On US dollar strength on Thursday, the New Zealand dollar has given back the bulk of its post-third-quarter jobs data that has reinforced bets the Reserve Bank of New Zealand will hike rates later this month.
However, the US dollar rebounded on Thursday, recovering after the Federal Reserve repeated it saw high inflation as transitory. A buy the US dip outcome has led to a break of 0.71 the figure in NZD/USD. The pair has fallen from a high of 0.7178 to a low of 0.7094 so far and into daily support.
Firstly, earlier in the week, the third-quarter NZ Employment Change arrived at 4.2% YoY, sharply higher than the consensus forecast of 2.7%, according to a Bloomberg survey. The increase in the participation rate and a drop in the jobless rate was a highly positive result leading to demand for the kiwi.
The data highlighted underlying strengths in the labour market. Consequently, RBNZ tightening expectations remain high, with WIRP suggesting a 5 bp hike is fully priced in for November 24, with nearly 30% odds of a 50 bp move.
The bird was further supported on Wednesday after the Fed announced a widely expected $15 billion monthly taper to its $120 billion in monthly purchases of Treasuries and mortgage-backed securities. Additionally, the Fed's Chairman Jerome Powell emphasise that there was no rush at the central bank to hike borrowing costs.
The US dollar lost ground but investors were keen to buy the dip right up until the beginning of the New York session, where the greenback came under pressure from Treasury yields. In more recent trade, the US 10-year Treasury yield touched a session low of 1.514%, the lowest since Oct. 14 which could give some support to NZD/USD ahead of what is expected to be a period of consolidation before Friday's Nonfarm Payrolls event.
A strong report is expected, which might be the reasoning for the rebound in the greenback in the past 24-hours. ''We expect employment and wage gains to slow in the year ahead as the boosts from fiscal stimulus and reopening fade and the participation rate rises, but, more immediately, momentum appears to be up again as the drag from Delta fades,'' analysts at TD Securities said.
''We forecast up 550k in total for payrolls in October, with private payrolls up 600k.
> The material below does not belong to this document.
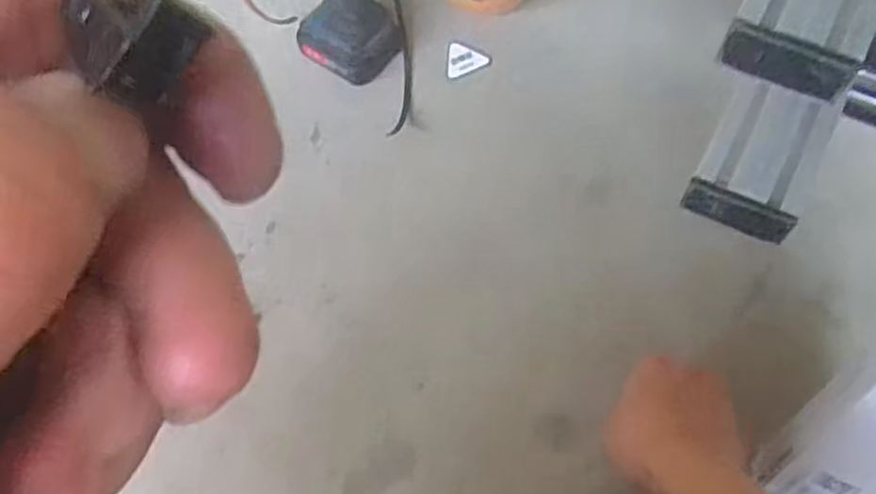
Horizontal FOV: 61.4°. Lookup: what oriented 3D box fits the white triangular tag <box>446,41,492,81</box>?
[{"bbox_3d":[0.031,-0.192,0.754,0.044,0.004,0.047,3,63,4],"label":"white triangular tag"}]

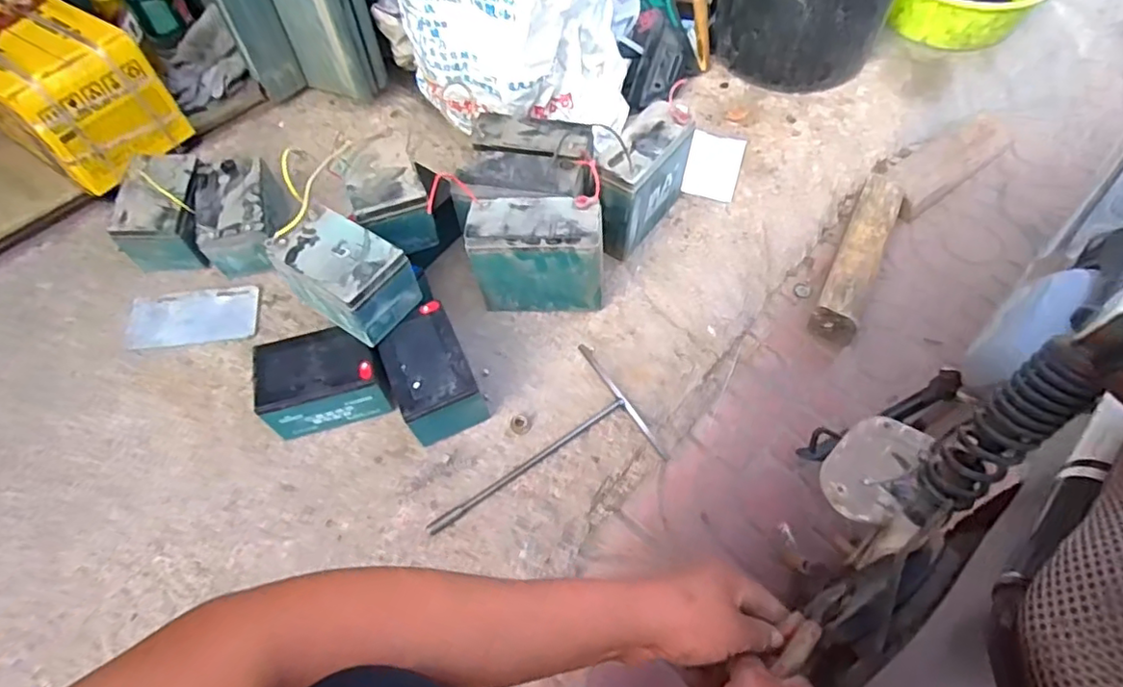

We forecast up 0.5% m/m for hourly earnings, with the 12-month change rising to 5.0% from 4.6%.''
As per the Asian session's analysis, the focus was on the downside following the rally into higher liquidity. A correction into the 50% mean reversion location was an expected move, but what followed was a very strong followthrough to test November lows.
Prior analysis:
Live update:
As illustrated, the price action since the prior analysis has followed accordingly, even testing the 50% mean reversion level as an area of resistance following the breakout to the downside. At this juncture, and holding in daily support, there could be a period of consolidation as markets get set for the end of the week's showdown in the US Nonfarm Payrolls event.